А мысли Марии из Магдалы, присевшей на камень в ожидании Иисуса, ушедшего в море, обращены к Марии из Назарета. Вплоть до сегодняшнего дня мать Иисуса только тем и была для нее – матерью Иисуса, но теперь она знает, потому что спросила, что они с нею тезки, и совпадение это само по себе значения не имеет, ибо Марий на свете много, а будет, если мода привьется, еще больше, но мы все же рискнем предположить, что между теми, кто носит одинаковые имена, возникает какая-то теснейшая родственная связь, и Иосиф, скажем, вспоминая о другом Иосифе, который был его отцом, не сыном его чувствует себя, но братом, и только пожалеть можно Бога, поскольку никого больше, как его, не зовут. Не следует полагать, что это последнее звено в цепи силлогизмов родилось в голове Магдалины, хотя, впрочем, мы располагаем о ней сведениями достаточными, чтобы счесть ее вполне способной и не на такие озарения, но просто движется сейчас ее мысль в ином направлении: так бывает – женщина любит мужчину, а думает о его матери. Магдалине не пришлось изведать любви материнской, но вот наконец после того, как столько времени она изучала, принимала и дарила любовь притворную, любовь обманную и познала нелюбовь в тысячах ее разновидностей, случилось ей обрести истинную женскую любовь. Иисуса она любит как мужчину, но хотела бы любить и как сына, оттого, вероятно, что ненамного моложе родной его матери, пославшей ему просьбу вернуться и получившей отказ, и Мария из Магдалы думает о том, какую боль испытает Мария из Назарета, когда передадут ей этот отказ, и боль эта будет другого свойства, чем та, которую испытала бы она сама, потеряв Иисуса, ибо лишилась бы не сына, но возлюбленного. Господи, если суждено мне это, пошли мне обе эти муки, – пробормотала Магдалина в ожидании Иисуса. И когда баркас подошел к берегу и его вытянули на песок, когда стали выгружать корзины, наполненные рыбой, когда Иисус, по колено в воде, смеясь как ребенок, принялся помогать рыбакам, Мария из Магдалы вдруг почувствовала себя Марией из Назарета, поднялась, зашла в воду, чтобы быть рядом с ним, и, поцеловав его в плечо, произнесла: Сын мой.
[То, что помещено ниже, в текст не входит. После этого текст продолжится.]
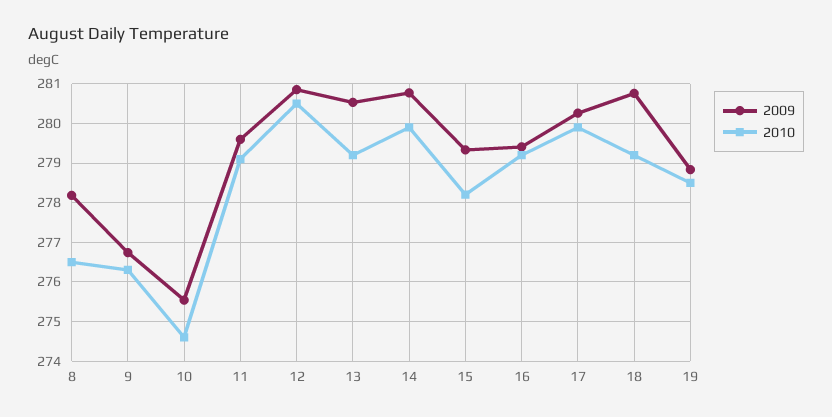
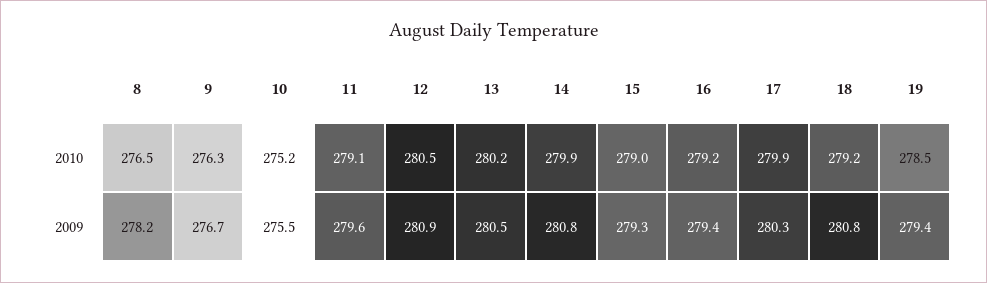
2010, 10: 274.6 -> 275.2
2010, 13: 279.2 -> 280.2
2010, 15: 278.2 -> 279
2009, 19: 278.8 -> 279.4

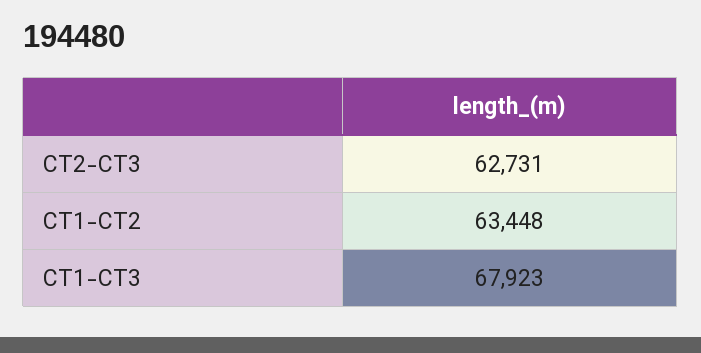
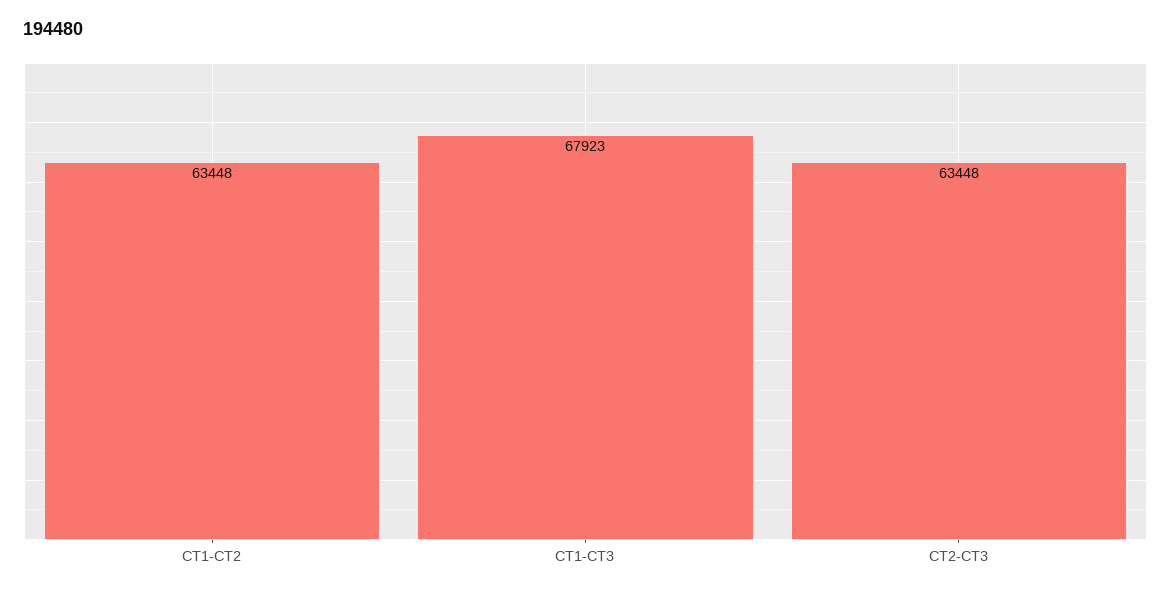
CT2-CT3: 62731 -> 63448

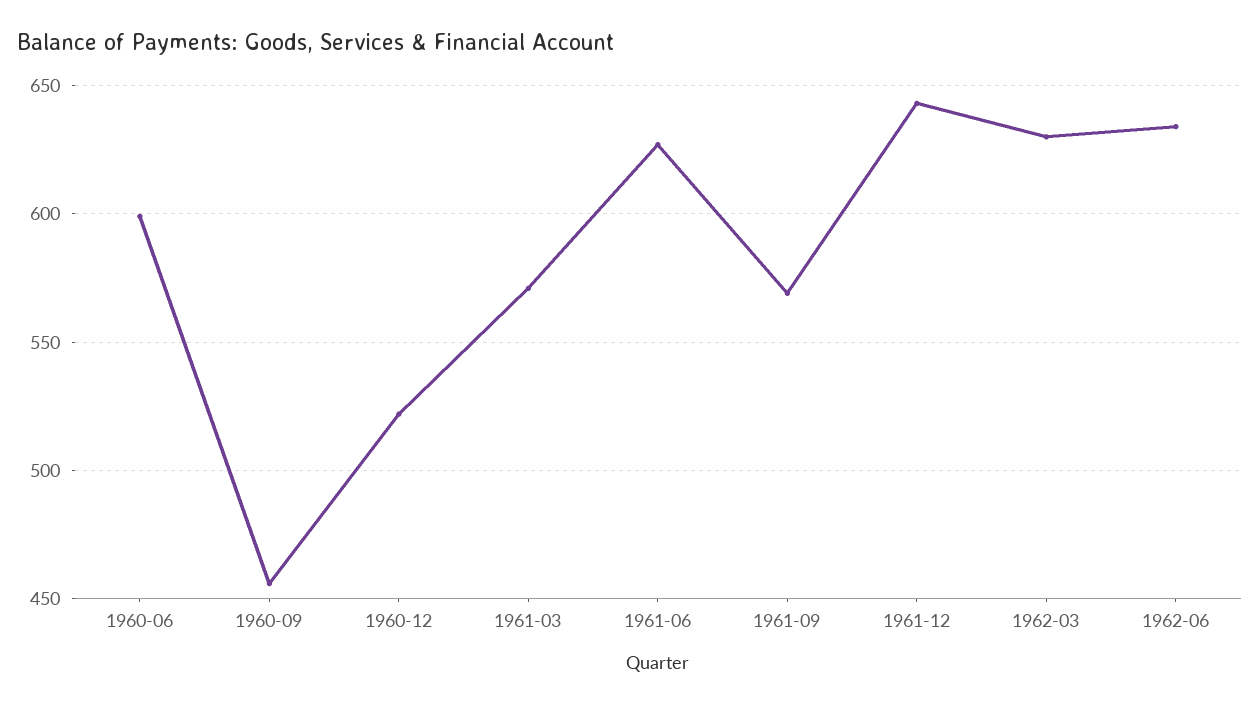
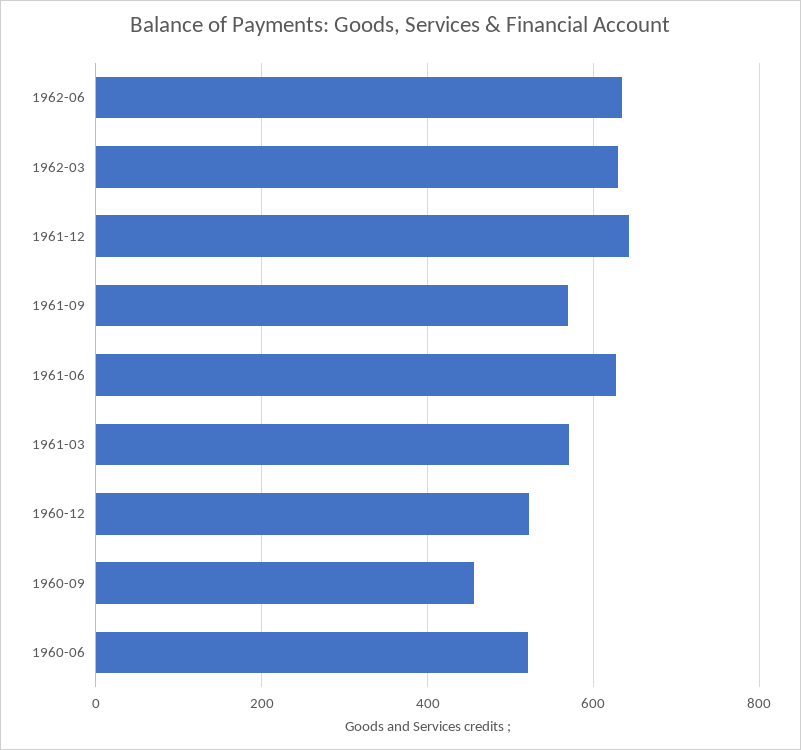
1960-06: 600 -> 520

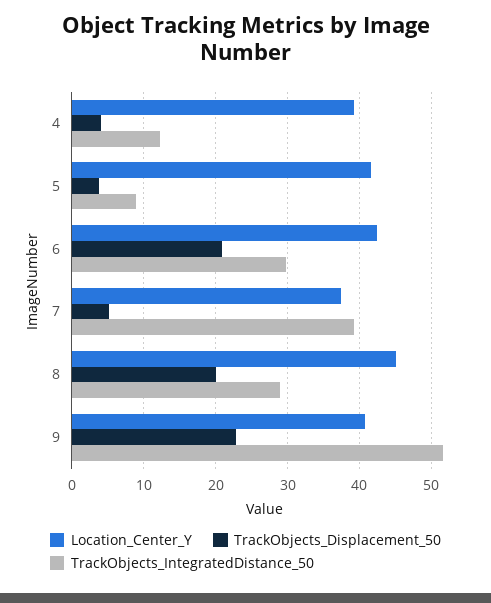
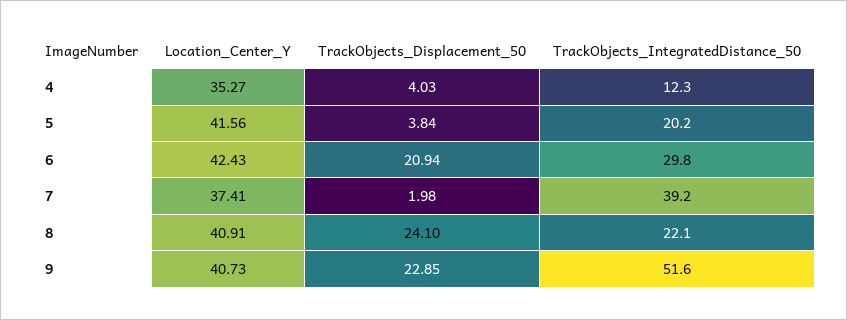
Location_Center_Y, 4: 39 -> 35.27
TrackObjects_IntegratedDistance_50, 5: 9 -> 20.2
TrackObjects_Displacement_50, 7: 5 -> 1.98
Location_Center_Y, 8: 45 -> 40.91
TrackObjects_Displacement_50, 8: 20 -> 24.1
TrackObjects_IntegratedDistance_50, 8: 29 -> 22.1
Никто не слышал, как ответил ей Иисус: Мама, – ибо известно, что слова, произносимые сердцем, звучания не обретают, с уст не срываются, застревая в горле комом, и лишь по глазам можно прочесть их. Из рук кормчего приняли Иисус и Мария корзину рыбы – свою долю и плату – и, как всегда, направились туда, где собирались провести сегодняшнюю ночь: да, такая у них была жизнь – бездомная, бесприютная, кочевая, и поначалу Иисус несколько раз говорил Марии: Такая жизнь не для тебя, что ж ты мыкаешься из лодки в лодку, с циновки на циновку, давай заведем свой дом, я буду приходить туда, как только представится возможность, но Мария отвечала: Не хочу ждать тебя, хочу быть там, где ты. Однажды Иисус спросил, нет ли у нее родных, которые согласились бы принять ее, и она сказала, что есть у нее сестра по имени Марфа и брат по имени Лазарь, и живут они в Вифании Иудейской, но она, сделавшись блудницей, оставила их и, чтобы не позорить, ушла в дальние края, покуда не добралась до Магдалы. Значит, тебя надо называть Мария из Вифании, а не Мария из Магдалы? – спросил Иисус. Да, я родилась в Вифании, но встретила тебя в Магдале и потому пребуду Магдалиной. И меня зовут не Иисус из Вифлеема, хотя я родом оттуда, и не Иисус из Назарета, потому что там меня отвергли и я там отверг домашних своих, и, быть может, по той же причине, что и тебе, следует мне зваться Иисус из Магдалы. Но дом наш сгорел, ты помнишь?
Дом сгорел, а память осталась. Больше о возвращений Марии в Вифанию они разговоров не вели, и этот берег моря стал для них целым миром.